With the closure of the conversion loophole, now the seller of a second home or investment property, even if it's converted to primary residence status, will owe taxes for the time that the home was a second or investment property after Jan. 1, 2009.

You will take the number of years the property was your main home and divide that by the number of total years you owned it. That gives you the percentage of time that the house was your primary residence. You can exclude that much gain, up to the $250K or $500K limits, from your taxes.

The major determinant here is Jan. 1, 2009, effective date.

Example 1: Buy a second home or investment property in 2009

Let's look first at the tax ramifications if you buy a second home or investment property this year and use it for vacation getaway or a rental for 10 years.
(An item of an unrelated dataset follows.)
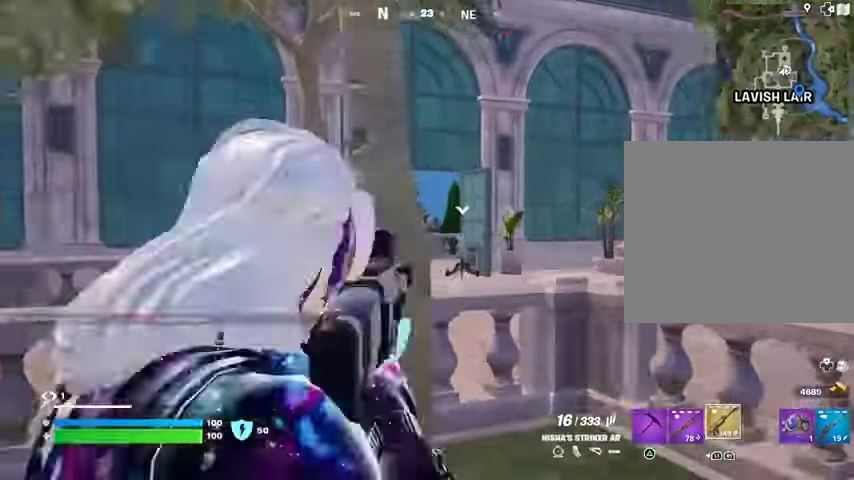
{"buttons": ["L2", "R2"], "left_stick": "down", "right_stick": "center", "events": [[133, "right_stick", "up-left"], [233, "R2", "down"], [300, "left_stick", "down"], [300, "right_stick", "down-left"], [400, "right_stick", "center"]]}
Then you sell your main home and move into this property full time, where you live for another 15 years before selling.

Your total ownership is 25 years, 10 as a vacation home, and 15 as your primary residence. Fifteen divided by twenty-five equals 60 percent, the amount of time it was your main home. So if you made $250K profit on this sale, under the new law you can only exclude $150K from tax. You have to pony up capital gains taxes on the remaining $100K profit.

But what if you've owned a second home for years? Let's find out.

Example 2: Second home or Investment property you already own

Using the same circumstances as before, we'll shift the ownership and sale calendar a bit.

This time, you owned your home for five years before the new law kicked in and five years after Jan. 1, 2009. You still have 10 years of vacation ownership and 15 years of living there as primary residence. But the new law doesn't count those five pre-2009 years of ownership as use that does not qualify for the exclusion.

So for tax purposes, your ownership calculation is five years as a second home or investment property and 20 years of use that are eligible for the exclusion. During those 25 years, the property was your primary residence or otherwise eligible for the exclusion for 80 percent of the time, meaning now you can exclude $200K of your $250K profit, with a balance of $50K in capital gain tax.

As of 2009

With the closure of the conversion loophole, now the seller of a second home or investment property, even if it's converted to a primary residence status, will owe taxes for the time that the home was a second or investment property after Jan. 1, 2009. Do note that for investment property sale; there is the additional recapture of depreciation tax which will apply at closing.